▸ **RECORDS TO PROCESS**

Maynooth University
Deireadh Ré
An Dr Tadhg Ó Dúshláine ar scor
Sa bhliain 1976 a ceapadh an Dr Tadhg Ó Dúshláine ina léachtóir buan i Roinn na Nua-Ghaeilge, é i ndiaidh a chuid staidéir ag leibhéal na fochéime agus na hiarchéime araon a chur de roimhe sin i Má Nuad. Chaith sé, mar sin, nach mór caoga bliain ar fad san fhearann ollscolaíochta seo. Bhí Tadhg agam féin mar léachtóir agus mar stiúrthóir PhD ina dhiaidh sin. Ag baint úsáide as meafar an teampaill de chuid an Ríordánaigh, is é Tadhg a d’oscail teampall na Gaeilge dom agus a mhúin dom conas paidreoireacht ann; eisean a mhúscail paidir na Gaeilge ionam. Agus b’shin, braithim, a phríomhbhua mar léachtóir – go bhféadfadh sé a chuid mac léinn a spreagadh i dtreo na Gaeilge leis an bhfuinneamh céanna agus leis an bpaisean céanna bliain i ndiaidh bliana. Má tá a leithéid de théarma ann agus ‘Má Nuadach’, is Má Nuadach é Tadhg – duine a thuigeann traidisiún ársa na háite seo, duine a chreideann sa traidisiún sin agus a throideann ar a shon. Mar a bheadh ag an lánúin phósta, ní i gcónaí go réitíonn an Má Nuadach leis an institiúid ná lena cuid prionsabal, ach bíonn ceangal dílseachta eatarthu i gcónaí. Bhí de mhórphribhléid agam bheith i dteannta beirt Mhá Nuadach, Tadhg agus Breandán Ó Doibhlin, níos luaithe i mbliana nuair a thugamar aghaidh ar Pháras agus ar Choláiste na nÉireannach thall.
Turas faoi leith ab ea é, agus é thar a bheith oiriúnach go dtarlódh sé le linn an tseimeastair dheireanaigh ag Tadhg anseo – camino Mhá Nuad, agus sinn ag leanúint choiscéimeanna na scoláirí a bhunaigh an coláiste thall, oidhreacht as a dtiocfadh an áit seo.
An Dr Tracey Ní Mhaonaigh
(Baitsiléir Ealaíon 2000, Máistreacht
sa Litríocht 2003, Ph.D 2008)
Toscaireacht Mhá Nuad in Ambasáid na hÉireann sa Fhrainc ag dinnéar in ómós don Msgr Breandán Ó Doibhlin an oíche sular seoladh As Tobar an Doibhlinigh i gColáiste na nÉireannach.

==

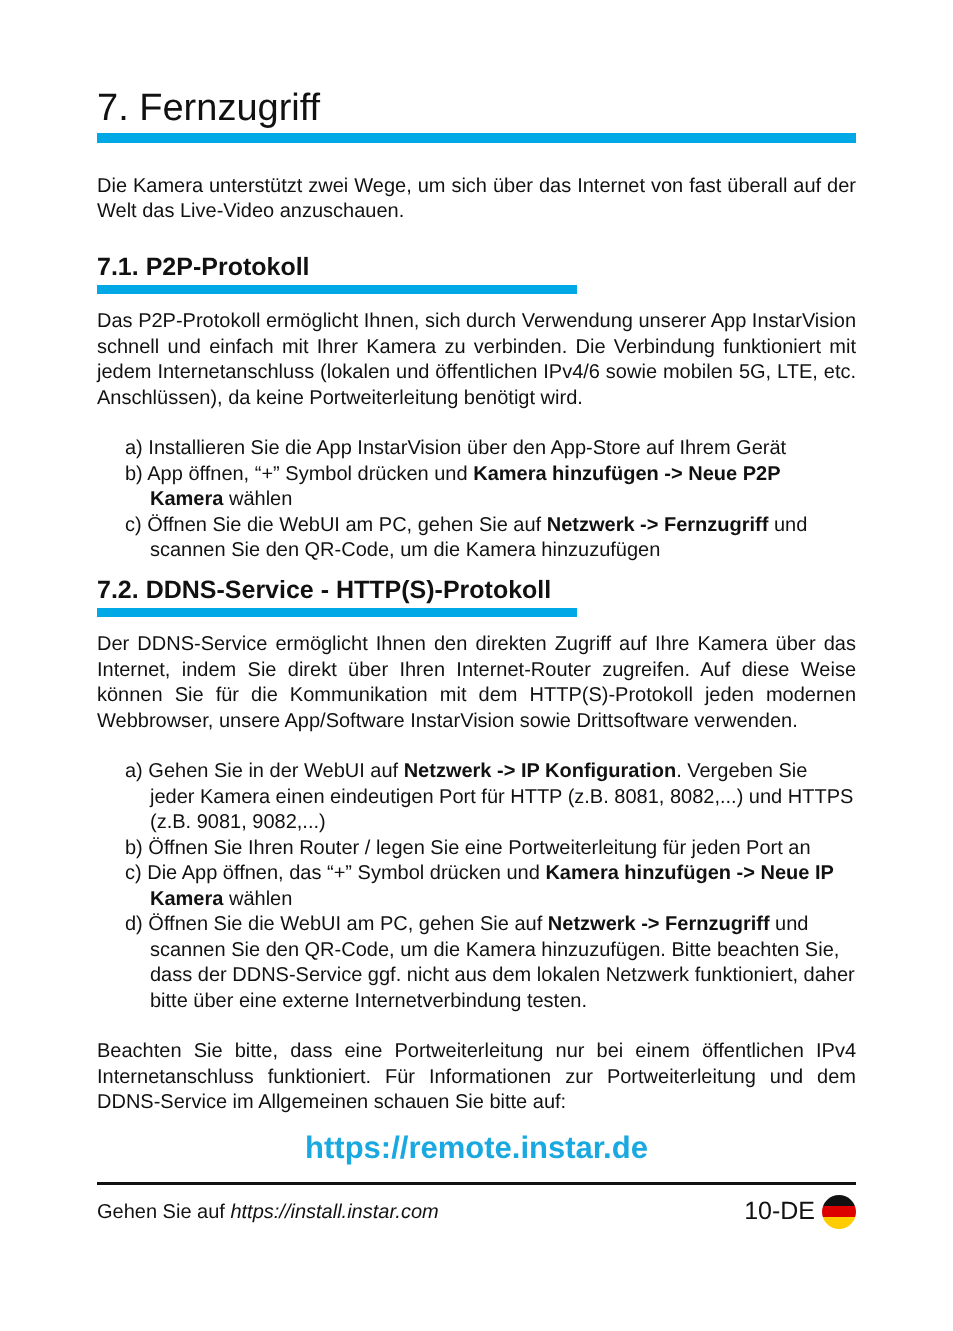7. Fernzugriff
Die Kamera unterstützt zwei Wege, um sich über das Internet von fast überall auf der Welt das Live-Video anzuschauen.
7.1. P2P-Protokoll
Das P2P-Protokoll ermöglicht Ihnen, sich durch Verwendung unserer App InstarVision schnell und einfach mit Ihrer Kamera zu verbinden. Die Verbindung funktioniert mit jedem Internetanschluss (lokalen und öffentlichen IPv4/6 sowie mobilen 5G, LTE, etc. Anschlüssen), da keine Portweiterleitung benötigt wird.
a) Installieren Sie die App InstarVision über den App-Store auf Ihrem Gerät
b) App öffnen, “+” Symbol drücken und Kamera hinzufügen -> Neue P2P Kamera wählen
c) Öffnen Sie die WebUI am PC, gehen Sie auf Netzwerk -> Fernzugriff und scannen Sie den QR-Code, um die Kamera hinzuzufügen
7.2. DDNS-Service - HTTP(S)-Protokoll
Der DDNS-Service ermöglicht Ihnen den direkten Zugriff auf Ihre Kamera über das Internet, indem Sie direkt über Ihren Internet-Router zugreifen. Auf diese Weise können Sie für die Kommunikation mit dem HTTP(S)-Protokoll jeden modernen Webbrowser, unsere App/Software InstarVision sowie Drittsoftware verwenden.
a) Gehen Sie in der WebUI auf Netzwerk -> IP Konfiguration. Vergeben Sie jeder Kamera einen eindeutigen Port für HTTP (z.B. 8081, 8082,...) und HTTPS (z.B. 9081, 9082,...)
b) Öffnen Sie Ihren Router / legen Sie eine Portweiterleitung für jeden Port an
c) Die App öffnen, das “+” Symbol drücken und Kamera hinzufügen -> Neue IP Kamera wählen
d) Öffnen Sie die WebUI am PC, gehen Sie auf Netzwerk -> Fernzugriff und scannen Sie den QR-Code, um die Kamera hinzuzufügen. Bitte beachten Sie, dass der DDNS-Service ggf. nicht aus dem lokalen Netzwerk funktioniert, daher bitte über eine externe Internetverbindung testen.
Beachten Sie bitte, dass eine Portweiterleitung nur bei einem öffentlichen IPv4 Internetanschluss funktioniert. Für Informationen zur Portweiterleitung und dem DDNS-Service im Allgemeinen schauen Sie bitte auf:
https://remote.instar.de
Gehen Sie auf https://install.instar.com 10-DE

▸ **INSTRUCTION**
Your answer should consist of the lines from the line with "Maynooth University" to the line with "An Dr Tadhg Ó Dúshláine ar scor" above, repeated exactly, both ends included.

▸ **RESPONSE TO THE TASK**
Maynooth University
Deireadh Ré
An Dr Tadhg Ó Dúshláine ar scor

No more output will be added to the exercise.